CAIRO: Clashes between protesters and central security forces continued early Wednesday morning in and around Tahrir Square with dozens of injuries reported.
Tahrir Square, the epicenter of protests that toppled president Hosni Mubarak, was sealed off as police continued to fire tear gas into the early hours of Wednesday and a thick white cloud hung over the square. Numbers of protesters swelled from few hundred to few thousand.
According to eyewitnesses the clashes started earlier on Tuesday when police tried to clear a sit-in at the state-TV building, which included families of the martyrs of the Jan. 25 revolution.
Later in the day, a memorial service planned for the families ended in clashes. The ministry of interior said in a statement on Tuesday that “people who claimed to be families of martyrs … tried to break into the theater” in which the service was held.
Eyewitnesses said police showed up and attacked the families outside the Balloon Theater in Agouza.
The protest reportedly moved to the state-TV building and then to the ministry of interior in Downtown Cairo. Rumor had it that two demonstrators wounded earlier in the day had been taken. It was not immediately clear what sparked the violence outside the ministry, but eventually protesters were hurling stones and security forces firing volleys of tear gas and blocking off streets around the building.
The clashes then shifted to nearby Tahrir Square — the epicenter of Egypt's revolution. In a sight unseen since the early days of the uprising, lines of central security troops in riot gear sealed off the main streets leading into the square, while dozens of security vehicles were parked in side streets.
The government response shocked many of the protesters, who compared it to the heavy-handed tactics used by the security forces before Mubarak's fall.
"The security forces' violence is the same," said Al Maataz Hassan, an engineer. "They accuse the people of being thugs, then crackdown. It's the same mentality as before the revolution."
The clashes went on throughout the night with both police and protesters advancing and retreating in battles throughout the scene. Both sides hurled stones at each other.
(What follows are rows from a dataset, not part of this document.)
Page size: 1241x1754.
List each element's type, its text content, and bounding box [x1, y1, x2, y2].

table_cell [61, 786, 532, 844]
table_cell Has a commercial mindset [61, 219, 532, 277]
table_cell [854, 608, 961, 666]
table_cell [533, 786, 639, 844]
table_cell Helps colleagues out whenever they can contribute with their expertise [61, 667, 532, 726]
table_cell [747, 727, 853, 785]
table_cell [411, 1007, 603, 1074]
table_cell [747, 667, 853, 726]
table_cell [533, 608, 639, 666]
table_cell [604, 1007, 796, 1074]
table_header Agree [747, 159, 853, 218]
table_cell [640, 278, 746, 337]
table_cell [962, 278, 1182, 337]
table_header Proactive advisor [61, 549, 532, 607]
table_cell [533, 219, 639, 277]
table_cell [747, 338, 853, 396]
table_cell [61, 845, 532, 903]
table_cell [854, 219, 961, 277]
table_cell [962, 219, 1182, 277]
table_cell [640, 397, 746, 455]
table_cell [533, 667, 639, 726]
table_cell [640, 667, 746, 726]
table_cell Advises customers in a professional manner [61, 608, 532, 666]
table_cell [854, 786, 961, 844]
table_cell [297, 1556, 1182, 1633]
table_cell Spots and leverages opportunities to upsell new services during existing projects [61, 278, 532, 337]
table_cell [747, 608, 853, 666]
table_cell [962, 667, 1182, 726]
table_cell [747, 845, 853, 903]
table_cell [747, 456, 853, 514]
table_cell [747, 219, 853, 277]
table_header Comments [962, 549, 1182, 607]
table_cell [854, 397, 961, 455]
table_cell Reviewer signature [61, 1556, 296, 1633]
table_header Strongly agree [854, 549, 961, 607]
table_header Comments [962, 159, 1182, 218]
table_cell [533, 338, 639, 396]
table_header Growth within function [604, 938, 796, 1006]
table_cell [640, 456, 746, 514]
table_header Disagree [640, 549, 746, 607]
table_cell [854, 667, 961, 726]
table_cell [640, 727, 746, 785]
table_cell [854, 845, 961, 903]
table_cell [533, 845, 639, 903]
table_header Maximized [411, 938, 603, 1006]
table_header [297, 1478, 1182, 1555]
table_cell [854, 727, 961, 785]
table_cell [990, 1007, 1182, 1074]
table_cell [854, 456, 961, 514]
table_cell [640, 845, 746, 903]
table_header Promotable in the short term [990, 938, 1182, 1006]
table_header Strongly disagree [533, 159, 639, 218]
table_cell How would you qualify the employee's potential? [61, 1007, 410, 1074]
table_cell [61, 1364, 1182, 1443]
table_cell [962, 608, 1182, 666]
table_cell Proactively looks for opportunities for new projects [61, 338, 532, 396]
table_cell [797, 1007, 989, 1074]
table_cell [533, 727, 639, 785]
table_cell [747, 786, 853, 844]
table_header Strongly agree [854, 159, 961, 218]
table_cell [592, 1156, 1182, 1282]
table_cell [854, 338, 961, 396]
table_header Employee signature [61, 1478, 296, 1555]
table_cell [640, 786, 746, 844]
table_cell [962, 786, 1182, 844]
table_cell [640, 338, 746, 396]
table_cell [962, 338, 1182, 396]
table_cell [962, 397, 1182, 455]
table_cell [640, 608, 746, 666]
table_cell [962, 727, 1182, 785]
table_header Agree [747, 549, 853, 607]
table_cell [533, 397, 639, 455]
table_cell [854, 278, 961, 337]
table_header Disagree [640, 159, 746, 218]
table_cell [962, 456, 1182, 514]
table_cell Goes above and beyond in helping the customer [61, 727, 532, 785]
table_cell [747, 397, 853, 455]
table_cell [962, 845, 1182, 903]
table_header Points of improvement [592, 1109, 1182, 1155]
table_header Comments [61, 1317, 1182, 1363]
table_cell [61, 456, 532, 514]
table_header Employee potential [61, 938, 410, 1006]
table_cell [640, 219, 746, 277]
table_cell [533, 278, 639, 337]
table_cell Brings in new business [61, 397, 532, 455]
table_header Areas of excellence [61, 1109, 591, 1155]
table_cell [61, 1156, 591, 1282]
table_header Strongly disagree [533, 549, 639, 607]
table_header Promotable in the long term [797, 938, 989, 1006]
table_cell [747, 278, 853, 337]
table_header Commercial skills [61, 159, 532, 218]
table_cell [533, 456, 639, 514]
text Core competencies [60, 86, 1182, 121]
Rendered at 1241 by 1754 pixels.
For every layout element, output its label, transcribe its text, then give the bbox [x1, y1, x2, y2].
A Daily News Egypt reporter on the scene said many injuries were seen. Volunteers on motorcycles were carrying the injured around Tahrir square from the site of clashes to field hospitals. The injuries ranged from wounds resulting from thrown rocks or teargas canisters or asphyxiation with teargas.
The official news agency MENA said 26 police conscripts were injured.
During the day, witnesses told AFP that buses unloaded young men armed with sticks and knives, accusing remnants of the old regime of stirring chaos.
When protests erupted on January 25 to demand Mubarak's ouster, the veteran leader's loyalists used hired thugs to beat back protesters.
Tuesday's clashes erupted just hours after a Cairo court ordered the dissolution of local councils, which were dominated by Mubarak's National Democratic Party.
"I don't think the timing of these clashes is a coincidence," said one witness to satellite channel ON TV.
"It came just after the dissolution of the local councils, a decision which I'm sure will make many people (from the old regime) very angry," the witness in Tahrir Square said.
The interior ministry described the clashes in a statement released early Wednesday as riots, saying the numbers were swelling, accusing the protesters of “attacking citizens and private properties.” It called upon citizens not to listen to rumors that aim at causing a rift between the people and the police.
The ruling military council made similar calls in a statement released early Wednesday. It said the Tahrir events aim at disturbing the security and the stability of the country in an organized plan. “The blood of the martyrs of the revolution is being used to cause a rift between the people and the security institution,” it said.
Throughout the night, the protesters chanted against the military junta.
Families of the martyrs have repeatedly voiced frustration with the slow pace of the trials of the policemen and officials accused of killing and ordering the killing of their children during the protests that toppled president Hosni Mubarak earlier this year.